Start of Material provided

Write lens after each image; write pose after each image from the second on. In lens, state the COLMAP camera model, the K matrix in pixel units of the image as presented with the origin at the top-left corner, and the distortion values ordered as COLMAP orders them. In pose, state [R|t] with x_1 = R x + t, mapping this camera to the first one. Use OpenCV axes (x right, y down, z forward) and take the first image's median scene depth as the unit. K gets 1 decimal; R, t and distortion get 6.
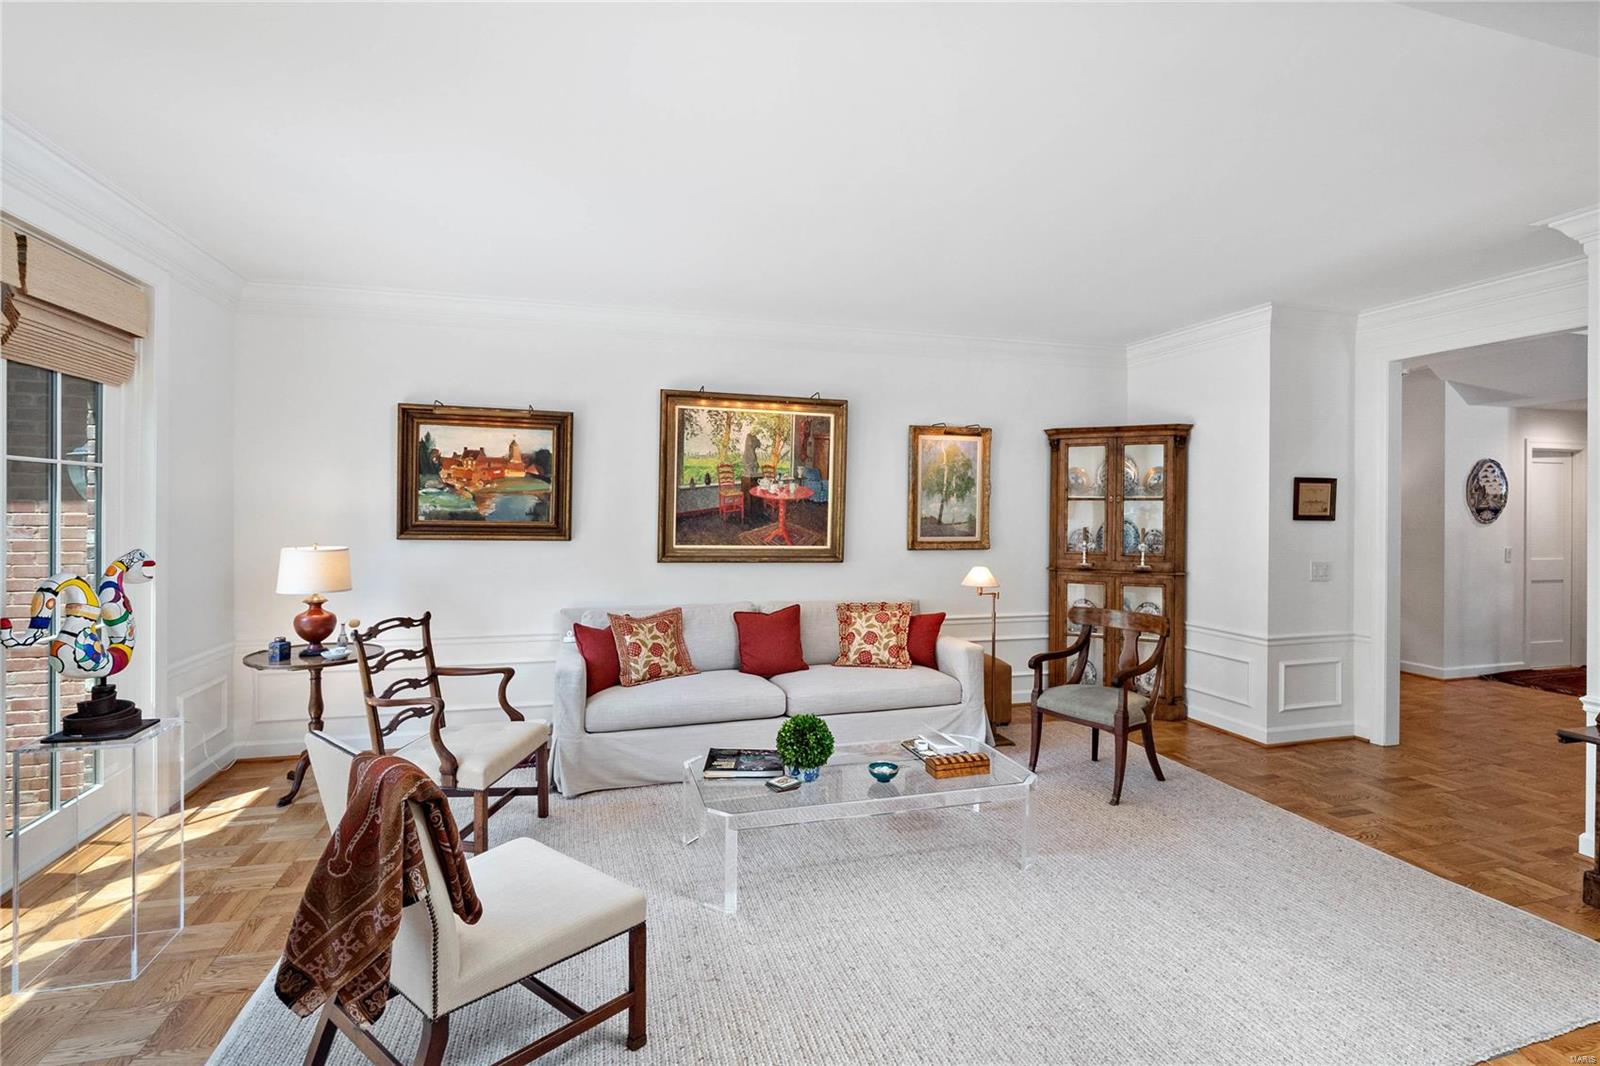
lens RADIAL K [[740.7, 0, 800.0], [0, 740.7, 533.0], [0, 0, 1]] dist [-0.001391, -0.000292]
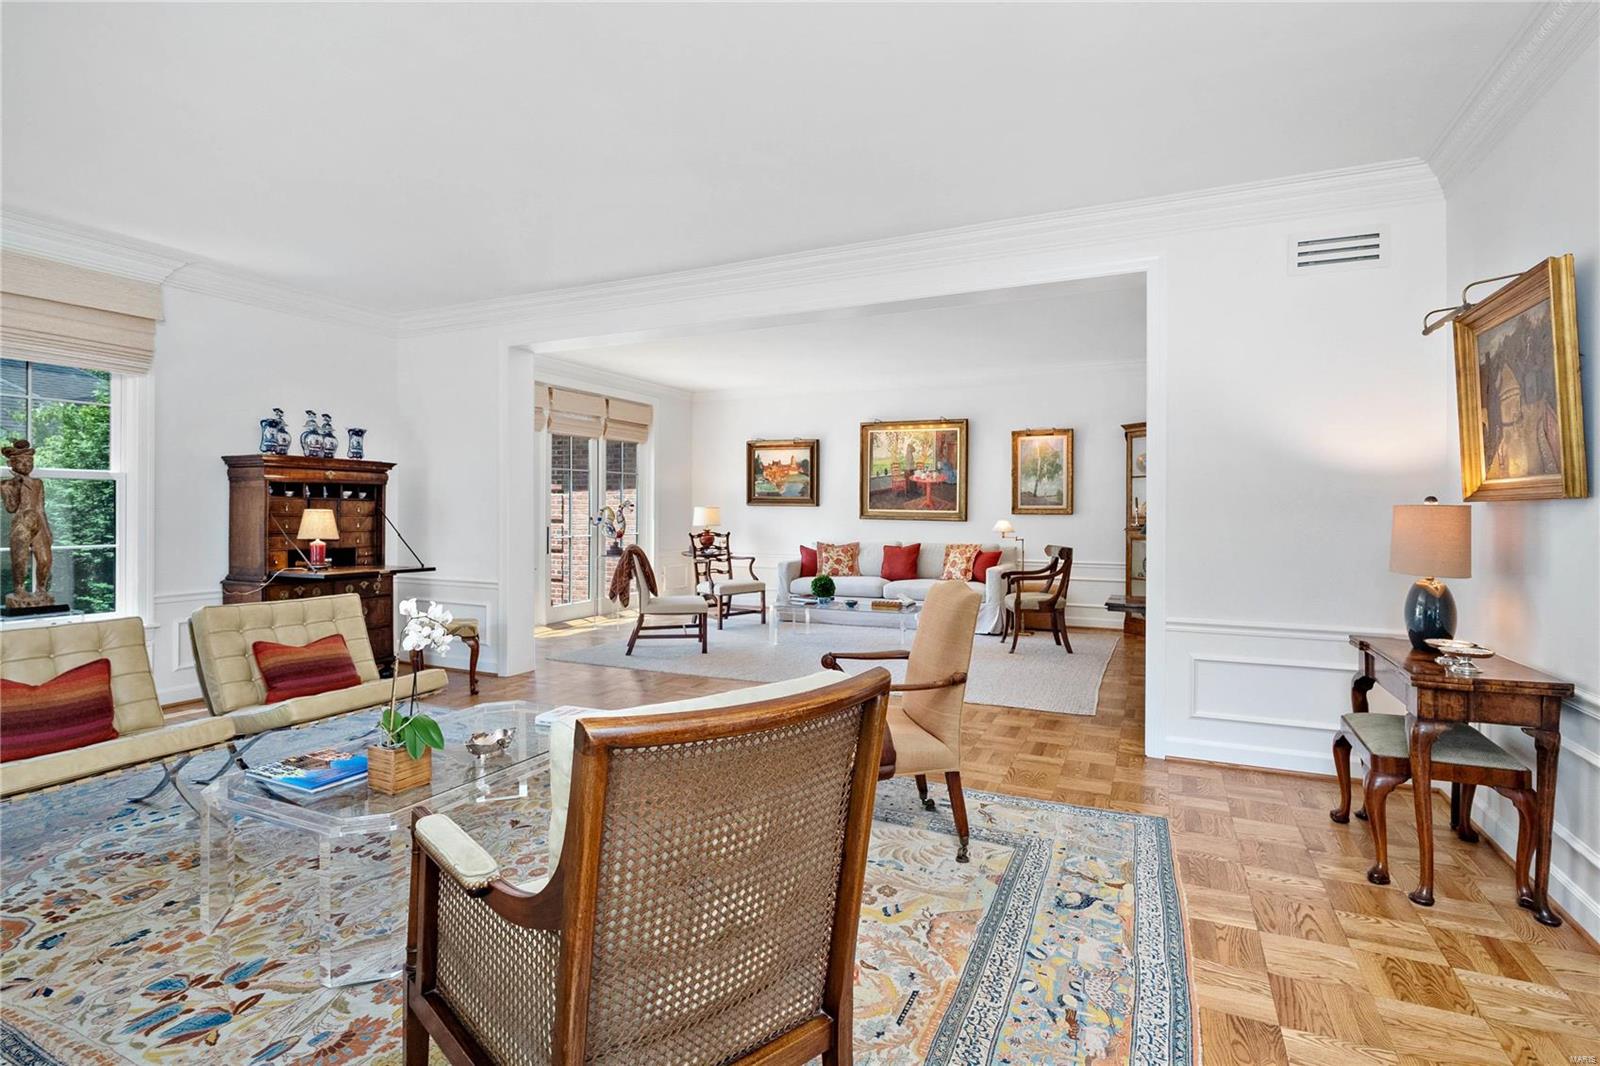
lens RADIAL K [[775.0, 0, 806.5], [0, 775.0, 521.1], [0, 0, 1]] dist [-0.005246, -0.001048]
pose [[0.743883, 0.003054, -0.668303, 0.969569], [-0.026820, 0.999320, -0.025286, 0.096116], [0.667772, 0.036734, 0.743459, -0.483350]]
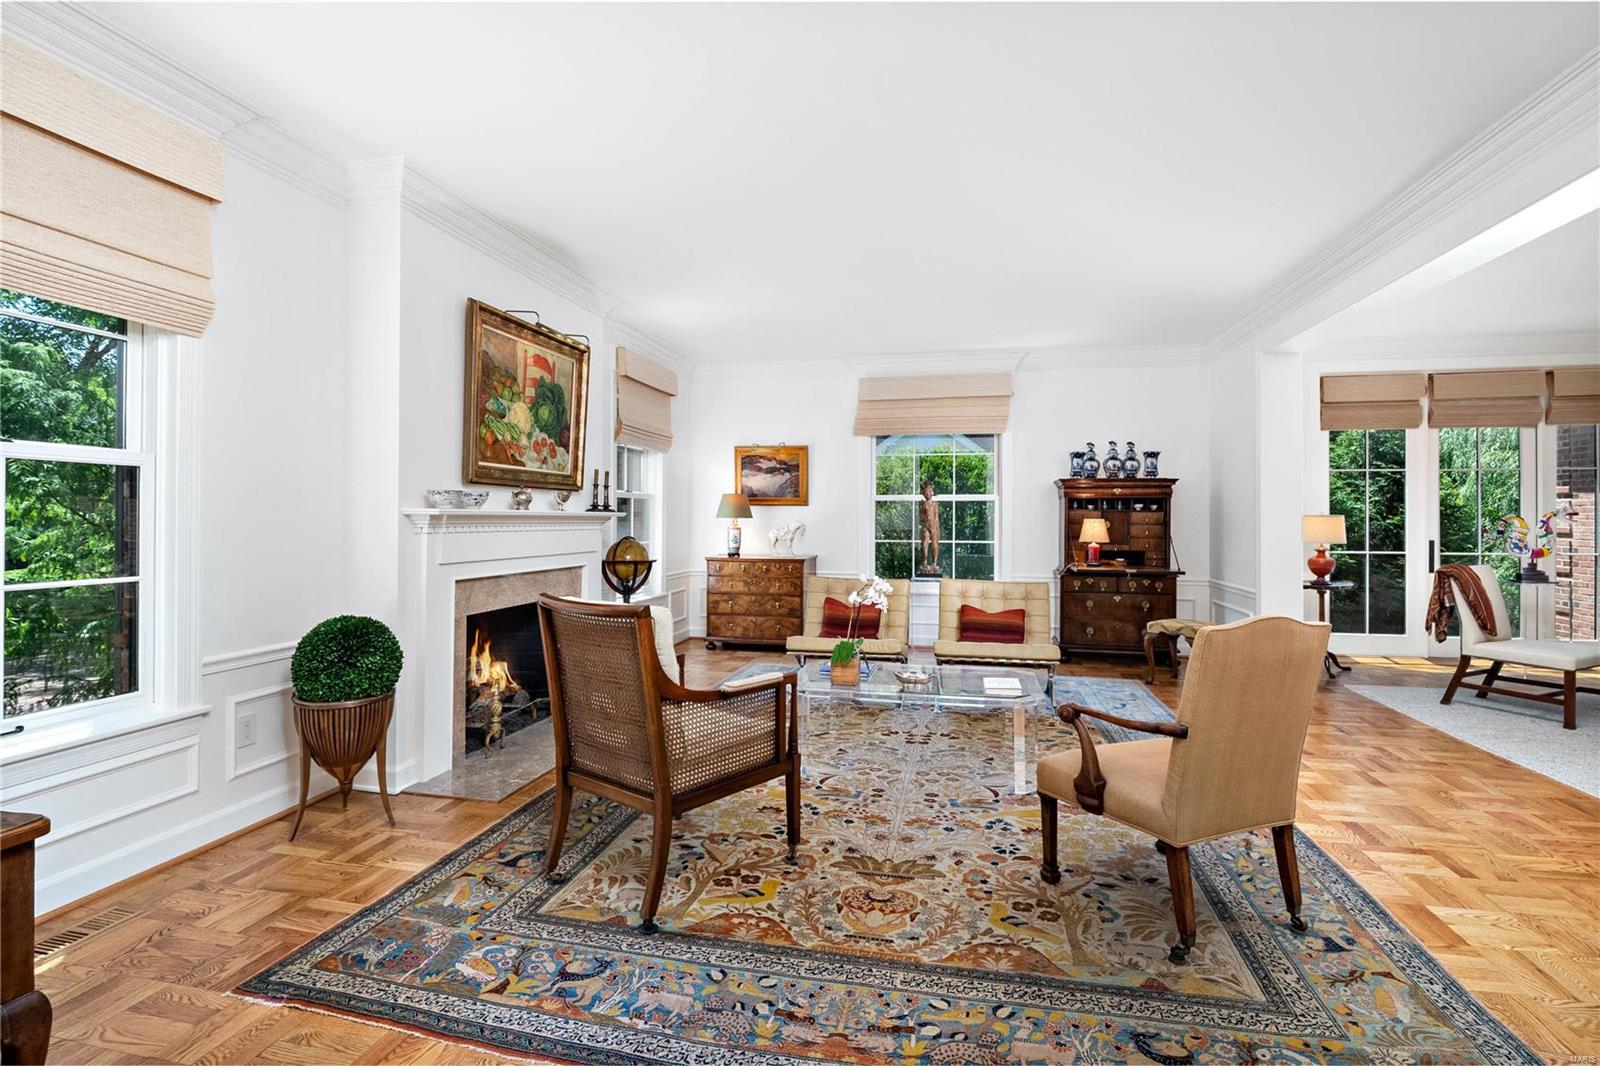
lens RADIAL K [[740.7, 0, 800.0], [0, 740.7, 533.0], [0, 0, 1]] dist [-0.001391, -0.000292]
pose [[-0.484062, 0.008294, -0.874994, 1.167810], [-0.045648, 0.998354, 0.034717, 0.072936], [0.873842, 0.056747, -0.482887, 0.057026]]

End of Material provided

[Brief]
Print the records above exactly, minus pictures.

[Reply]
Write lens after each image; write pose after each image from the second on. In lens, state the COLMAP camera model, the K matrix in pixel units of the image as presented with the origin at the top-left corner, and the distortion values ordered as COLMAP orders them. In pose, state [R|t] with x_1 = R x + t, mapping this camera to the first one. Use OpenCV axes (x right, y down, z forward) and take the first image's median scene depth as the unit. K gets 1 decimal; R, t and distortion get 6.
lens RADIAL K [[740.7, 0, 800.0], [0, 740.7, 533.0], [0, 0, 1]] dist [-0.001391, -0.000292]
lens RADIAL K [[775.0, 0, 806.5], [0, 775.0, 521.1], [0, 0, 1]] dist [-0.005246, -0.001048]
pose [[0.743883, 0.003054, -0.668303, 0.969569], [-0.026820, 0.999320, -0.025286, 0.096116], [0.667772, 0.036734, 0.743459, -0.483350]]
lens RADIAL K [[740.7, 0, 800.0], [0, 740.7, 533.0], [0, 0, 1]] dist [-0.001391, -0.000292]
pose [[-0.484062, 0.008294, -0.874994, 1.167810], [-0.045648, 0.998354, 0.034717, 0.072936], [0.873842, 0.056747, -0.482887, 0.057026]]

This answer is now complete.